I am working on a function that takes a delegate type and a delegate of type Action<Object[]> and creates a dynamic function of the given type, that passes, if called, all arguments to the given action handle:
public static T GetEventDelegate<T>(Action<Object[]> handler) where T : class
{
if (!typeof(T).IsSubclassOf(typeof(Delegate)))
throw new Exception("T must be a delegate type");
Type[] argTypes = typeof(T).GetMethod("Invoke").GetParameters().Select((para) => para.ParameterType).ToArray();
List<ParameterExpression> lstArgs = new List<ParameterExpression>(
argTypes.Select((arg)=>Expression.Parameter(arg))
);
ParameterExpression result = Expression.Variable(typeof(Object[]));
var assignExpression = Expression.NewArrayInit(typeof(Object),lstArgs.ToArray());
var callExpression = Expression.Call(handler.Method, result);
var block = Expression.Block(
new List<ParameterExpression>(){result},
new Expression[]{assignExpression,callExpression}
);
var del = Expression.Lambda(block, lstArgs.ToArray()).Compile();
return Delegate.CreateDelegate(typeof(T), del, "Invoke") as T;
}
private static void testDel()
{
var del = GetEventDelegate<EventHandler>(
(x) =>
{
//Error, because x == null
Debug.Print(x.ToString());
}
);
del("testString", new EventArgs());
}
Unfortunately the action handler only gets a null value passed (see testDel()).
Could you please help me to find the error?
Thanks in advance!
Your problem is because you initialize the result ParameterExpression as type Object, but never actually assign it a value.
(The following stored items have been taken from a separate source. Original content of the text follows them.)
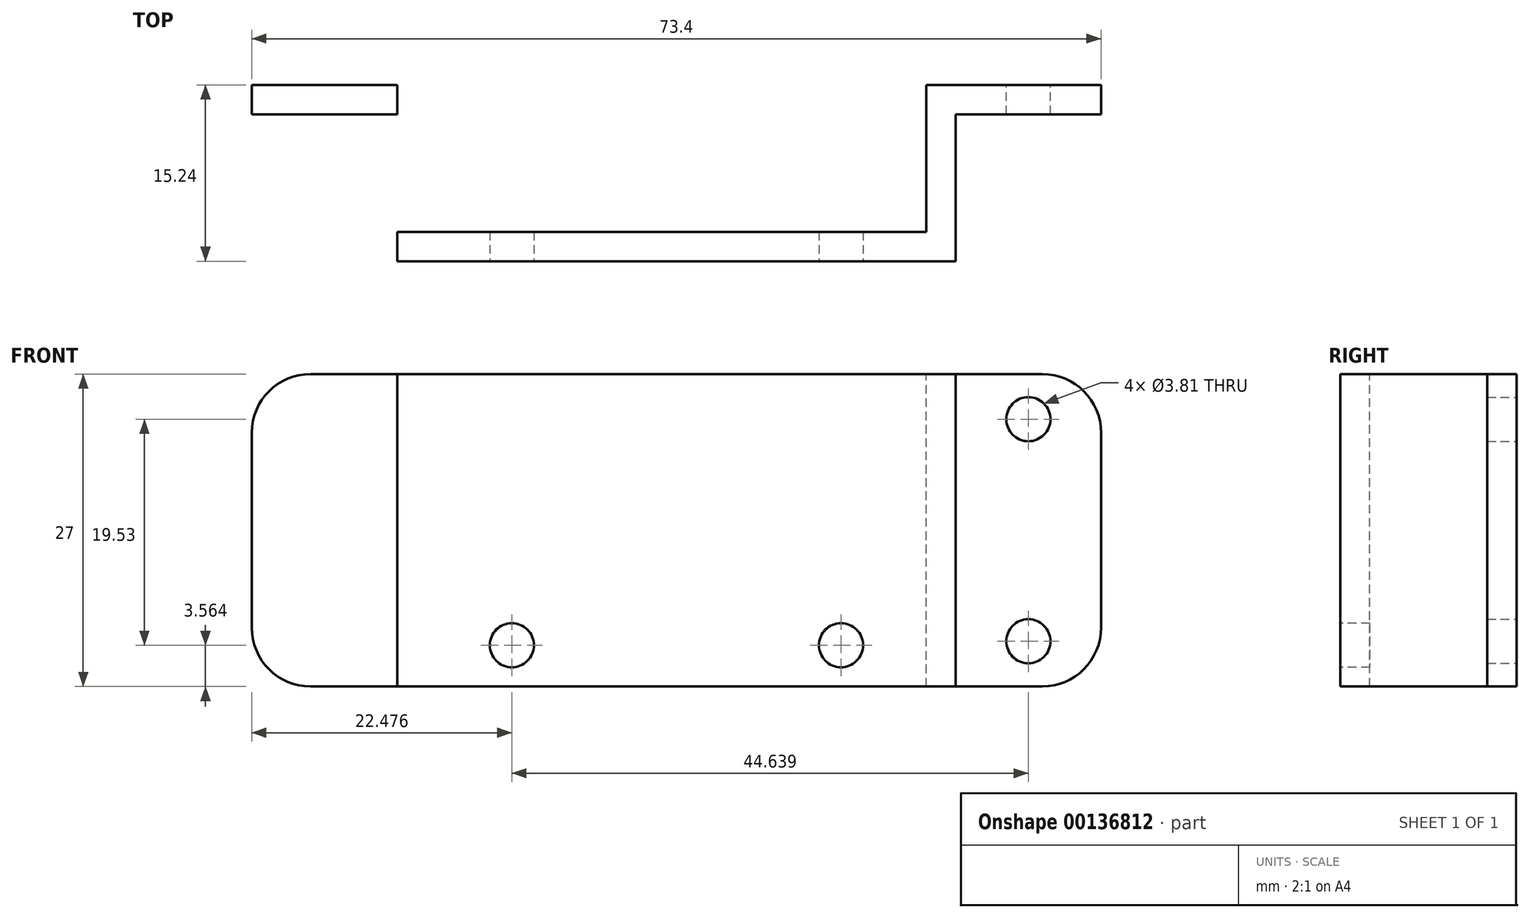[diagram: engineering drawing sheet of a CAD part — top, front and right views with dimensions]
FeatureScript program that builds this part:
annotation { "Feature Type Name" : "Feature", "Feature Type Description" : "" }
export const myFeature = defineFeature(function(context is Context, id is Id, definition is map)
    precondition{}
    {
        {
            var Q0;
            Q0=qCreatedBy(makeId("Top.planeOp"),FACE);
            var sketch = newSketch(context, id + "F0", { "sketchPlane" : qUnion([Q0])});
            skLineSegment(sketch, "E0.bottom", {"start": v(24.13, 1.27) * mm, "end": v(-24.13, 1.27) * mm});
            skLineSegment(sketch, "E0.top", {"start": v(24.13, -1.27) * mm, "end": v(-24.13, -1.27) * mm});
            skLineSegment(sketch, "E0.left", {"start": v(24.13, 1.27) * mm, "end": v(24.13, -1.27) * mm});
            skLineSegment(sketch, "E0.right", {"start": v(-24.13, 1.27) * mm, "end": v(-24.13, -1.27) * mm});
            skPoint(sketch, "E0.middle", {"position": v(0, 0) * mm});
            skLineSegment(sketch, "E1.bottom", {"start": v(-24.13, 1.27) * mm, "end": v(-21.59, 1.27) * mm});
            skLineSegment(sketch, "E1.top", {"start": v(-24.13, 13.97) * mm, "end": v(-21.59, 13.97) * mm});
            skLineSegment(sketch, "E1.left", {"start": v(-24.13, 1.27) * mm, "end": v(-24.13, 13.97) * mm});
            skLineSegment(sketch, "E1.right", {"start": v(-21.59, 1.27) * mm, "end": v(-21.59, 13.97) * mm});
            skLineSegment(sketch, "E2.bottom", {"start": v(-24.13, 13.97) * mm, "end": v(-36.7, 13.97) * mm});
            skLineSegment(sketch, "E2.top", {"start": v(-24.13, 11.43) * mm, "end": v(-36.7, 11.43) * mm});
            skLineSegment(sketch, "E2.left", {"start": v(-24.13, 13.97) * mm, "end": v(-24.13, 11.43) * mm});
            skLineSegment(sketch, "E2.right", {"start": v(-36.7, 13.97) * mm, "end": v(-36.7, 11.43) * mm});
            skLineSegment(sketch, "E3.MirrorCS", {"start": v(21.59, 1.27) * mm, "end": v(21.59, 13.97) * mm});
            skLineSegment(sketch, "E4.MirrorCS", {"start": v(24.13, 1.27) * mm, "end": v(24.13, 13.97) * mm});
            skLineSegment(sketch, "E5.MirrorCS", {"start": v(24.13, 13.97) * mm, "end": v(21.59, 13.97) * mm});
            skLineSegment(sketch, "E6.MirrorCS", {"start": v(24.13, 13.97) * mm, "end": v(36.7, 13.97) * mm});
            skLineSegment(sketch, "E7.MirrorCS", {"start": v(24.13, 11.43) * mm, "end": v(36.7, 11.43) * mm});
            skLineSegment(sketch, "E8.MirrorCS", {"start": v(36.7, 13.97) * mm, "end": v(36.7, 11.43) * mm});
            skSolve(sketch);
        }
        {
            var Q0;
            Q0=makeQuery(id+"F0.imprint","IMPRINT",FACE,{"disambiguationData":[TD([[makeQuery(id+"F0.imprint","IMPRINT",EDGE,{"derivedFrom":sQuery(id+"F0.wireOp",EDGE,"E2.bottom")}),1.0]])]});
            var Q1;
            Q1=makeQuery(id+"F0.imprint","IMPRINT",FACE,{"disambiguationData":[TD([[makeQuery(id+"F0.imprint","IMPRINT",EDGE,{"derivedFrom":sQuery(id+"F0.wireOp",EDGE,"E1.bottom")}),1.0]])]});
            var Q2;
            Q2=makeQuery(id+"F0.imprint","IMPRINT",FACE,{"disambiguationData":[TD([[makeQuery(id+"F0.imprint","IMPRINT",EDGE,{"derivedFrom":sQuery(id+"F0.wireOp",EDGE,"E0.top")}),-1.0]])]});
            var Q3;
            {var subQ5=sQuery(id+"F0.wireOp",EDGE,"E3.MirrorCS");Q3=makeQuery(id+"F0.imprint","IMPRINT",FACE,{"disambiguationData":[TD([[makeQuery(id+"F0.imprint","IMPRINT",EDGE,{"derivedFrom":subQ5}),-1.0]])]});}
            var Q4;
            {var subQ0=sQuery(id+"F0.wireOp",EDGE,"E6.MirrorCS");Q4=makeQuery(id+"F0.imprint","IMPRINT",FACE,{"disambiguationData":[TD([[makeQuery(id+"F0.imprint","IMPRINT",EDGE,{"derivedFrom":subQ0}),-1.0]])]});}
            extrude(context, id + "F1", {"entities" : qUnion([Q0, Q1, Q2, Q3, Q4]), "endBound" : BoundingType.SYMMETRIC, "oppositeDirection" : true, "depth" : 27 * mm});
        }
        {
            var Q0;
            Q0=makeQuery(id+"F1.opExtrude","SWEPT_FACE",FACE,{"disambiguationData":[OSD([sQuery(id+"F0.wireOp",EDGE,"E2.top")])]});
            var sketch = newSketch(context, id + "F2", { "sketchPlane" : qUnion([Q0])});
            skLineSegment(sketch, "E9", {"start": v(-30.42, 11.5) * mm, "end": v(-30.42, -13.5) * mm});
            skLineSegment(sketch, "E10.MirrorCS", {"start": v(-30.42, -11.5) * mm, "end": v(-30.42, 13.5) * mm});
            skLineSegment(sketch, "E11.MirrorCS", {"start": v(30.42, 11.5) * mm, "end": v(30.42, -13.5) * mm});
            skLineSegment(sketch, "E12.MirrorCS", {"start": v(30.42, -11.5) * mm, "end": v(30.42, 13.5) * mm});
            skSolve(sketch);
        }
        {
            var Q0;
            Q0=makeQuery(id+"F1.opExtrude","SWEPT_FACE",FACE,{"disambiguationData":[OSD([sQuery(id+"F0.wireOp",EDGE,"E0.top")])]});
            var sketch = newSketch(context, id + "F3", { "sketchPlane" : qUnion([Q0])});
            skLineSegment(sketch, "E13.bottom", {"start": v(14.22, 13.72) * mm, "end": v(-14.22, 13.72) * mm});
            skLineSegment(sketch, "E13.top", {"start": v(14.22, -13.72) * mm, "end": v(-14.22, -13.72) * mm});
            skLineSegment(sketch, "E13.left", {"start": v(14.22, 13.72) * mm, "end": v(14.22, -13.72) * mm});
            skLineSegment(sketch, "E13.right", {"start": v(-14.22, 13.72) * mm, "end": v(-14.22, -13.72) * mm});
            skPoint(sketch, "E13.middle", {"position": v(0, 0) * mm});
            skSolve(sketch);
        }
        {
            var Q0;
            Q0=makeQuery(id+"F0.imprint","IMPRINT",FACE,{"disambiguationData":[TD([[makeQuery(id+"F0.imprint","IMPRINT",EDGE,{"derivedFrom":sQuery(id+"F0.wireOp",EDGE,"E0.top")}),-1.0]])]});
            extrude(context, id + "F4", {"entities" : qUnion([Q0]), "operationType" : NewBodyOperationType.ADD, "depth" : (1.4 - (1.14 / 2)) * mm});
        }
        {
            var Q0;
            Q0=makeQuery(id+"F1.opExtrude","SWEPT_FACE",FACE,{"disambiguationData":[OSD([sQuery(id+"F0.wireOp",EDGE,"E5.MirrorCS"),sQuery(id+"F0.wireOp",EDGE,"E6.MirrorCS")])]});
            var sketch = newSketch(context, id + "F5", { "sketchPlane" : qUnion([Q0])});
            skLineSegment(sketch, "E14.bottom", {"start": v(30.42, 9.6) * mm, "end": v(-30.42, 9.6) * mm});
            skLineSegment(sketch, "E14.top", {"start": v(30.42, -9.6) * mm, "end": v(-30.42, -9.6) * mm});
            skLineSegment(sketch, "E14.left", {"start": v(30.42, 9.6) * mm, "end": v(30.42, -9.6) * mm});
            skLineSegment(sketch, "E14.right", {"start": v(-30.42, 9.6) * mm, "end": v(-30.42, -9.6) * mm});
            skPoint(sketch, "E14.middle", {"position": v(0, 0) * mm});
            skSolve(sketch);
        }
        {
            var Q0;
            {var subQ0=sQuery(id+"F0.wireOp",EDGE,"E0.top");Q0=makeQuery(id+"F4.boolean.opBoolean","MERGE",FACE,{"derivedFrom":[makeQuery(id+"F1.opExtrude","SWEPT_FACE",FACE,{"disambiguationData":[OSD([subQ0])]}),makeQuery(id+"F4.opExtrude","SWEPT_FACE",FACE,{"disambiguationData":[OSD([subQ0])]})]});}
            var sketch = newSketch(context, id + "F6", { "sketchPlane" : qUnion([Q0])});
            skLineSegment(sketch, "E15", {"start": v(-24.13, 3.78) * mm, "end": v(24.13, 3.78) * mm});
            skLineSegment(sketch, "E16", {"start": v(0, 21.06) * mm, "end": v(0, 3.78) * mm});
            skLineSegment(sketch, "E17.bottom", {"start": v(14.22, 17.5) * mm, "end": v(-14.22, 17.5) * mm});
            skLineSegment(sketch, "E17.top", {"start": v(14.22, -9.94) * mm, "end": v(-14.22, -9.94) * mm});
            skLineSegment(sketch, "E17.left", {"start": v(14.22, 17.5) * mm, "end": v(14.22, -9.94) * mm});
            skLineSegment(sketch, "E17.right", {"start": v(-14.22, 17.5) * mm, "end": v(-14.22, -9.94) * mm});
            skPoint(sketch, "E17.middle", {"position": v(0, 3.78) * mm});
            skSolve(sketch);
        }
        {
            var Q0;
            Q0=sQuery(id+"F5.wireOp",VERTEX,"E14.right.start");
            var Q1;
            Q1=sQuery(id+"F5.wireOp",VERTEX,"E14.right.end");
            var Q2;
            Q2=sQuery(id+"F5.wireOp",VERTEX,"E14.left.end");
            var Q3;
            Q3=sQuery(id+"F5.wireOp",VERTEX,"E14.left.start");
            var Q4;
            Q4=sQuery(id+"F6.wireOp",VERTEX,"E17.bottom.end");
            var Q5;
            Q5=sQuery(id+"F6.wireOp",VERTEX,"E17.bottom.start");
            var Q6;
            Q6=sQuery(id+"F6.wireOp",VERTEX,"E17.top.start");
            var Q7;
            Q7=sQuery(id+"F6.wireOp",VERTEX,"E17.top.end");
            var Q8;
            Q8=makeQuery(id+"F1.opExtrude","SWEPT_BODY",BODY,{"disambiguationData":[OSD([sQuery(id+"F0.wireOp",EDGE,"E0.bottom"),sQuery(id+"F0.wireOp",EDGE,"E0.top"),sQuery(id+"F0.wireOp",EDGE,"E0.left"),sQuery(id+"F0.wireOp",EDGE,"E0.right"),sQuery(id+"F0.wireOp",EDGE,"E1.top"),sQuery(id+"F0.wireOp",EDGE,"E1.left"),sQuery(id+"F0.wireOp",EDGE,"E1.right"),sQuery(id+"F0.wireOp",EDGE,"E2.bottom"),sQuery(id+"F0.wireOp",EDGE,"E2.top"),sQuery(id+"F0.wireOp",EDGE,"E2.right"),sQuery(id+"F0.wireOp",EDGE,"E3.MirrorCS"),sQuery(id+"F0.wireOp",EDGE,"E4.MirrorCS"),sQuery(id+"F0.wireOp",EDGE,"E5.MirrorCS"),sQuery(id+"F0.wireOp",EDGE,"E6.MirrorCS"),sQuery(id+"F0.wireOp",EDGE,"E7.MirrorCS"),sQuery(id+"F0.wireOp",EDGE,"E8.MirrorCS")])]});
            hole(context, id + "F7", {"style" : HoleStyle.SIMPLE, "endStyle" : HoleEndStyle.THROUGH, "holeDiameter" : 3.8 * mm, "locations" : qUnion([Q0, Q1, Q2, Q3, Q4, Q5, Q6, Q7]), "scope" : qUnion([Q8]), "isTappedThrough" : true});
        }
        {
            var Q0;
            Q0=makeQuery(id+"F1.opExtrude","CAP_EDGE",EDGE,{"disambiguationData":[OSD([sQuery(id+"F0.wireOp",EDGE,"E8.MirrorCS")])],"isStart":true});
            var Q1;
            Q1=makeQuery(id+"F1.opExtrude","CAP_EDGE",EDGE,{"disambiguationData":[OSD([sQuery(id+"F0.wireOp",EDGE,"E8.MirrorCS")])],"isStart":false});
            var Q2;
            Q2=makeQuery(id+"F1.opExtrude","CAP_EDGE",EDGE,{"disambiguationData":[OSD([sQuery(id+"F0.wireOp",EDGE,"E2.right")])],"isStart":true});
            var Q3;
            Q3=makeQuery(id+"F4.opExtrude","CAP_EDGE",EDGE,{"disambiguationData":[OSD([sQuery(id+"F0.wireOp",EDGE,"E0.right")])],"isStart":false});
            var Q4;
            Q4=makeQuery(id+"F1.opExtrude","CAP_EDGE",EDGE,{"disambiguationData":[OSD([sQuery(id+"F0.wireOp",EDGE,"E2.right")])],"isStart":false});
            var Q5;
            Q5=makeQuery(id+"F4.opExtrude","CAP_EDGE",EDGE,{"disambiguationData":[OSD([sQuery(id+"F0.wireOp",EDGE,"E0.left")])],"isStart":false});
            fillet(context, id + "F8", {"entities" : qUnion([Q0, Q1, Q2, Q3, Q4, Q5]), "radius" : 5.08 * mm, "tangentPropagation" : true, "allowEdgeOverflow" : false});
        }
    });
What this pretty much compiles down to (after calling compile) is:
void Func(arguments..)
{
Object result;
new object[](arguments...);
method(result);
}
You never actually assign the array to the result with an assign expression.
Unrelated to your problem, you could use Expression.Lambda() when creating the lambda because you have the type from the generic.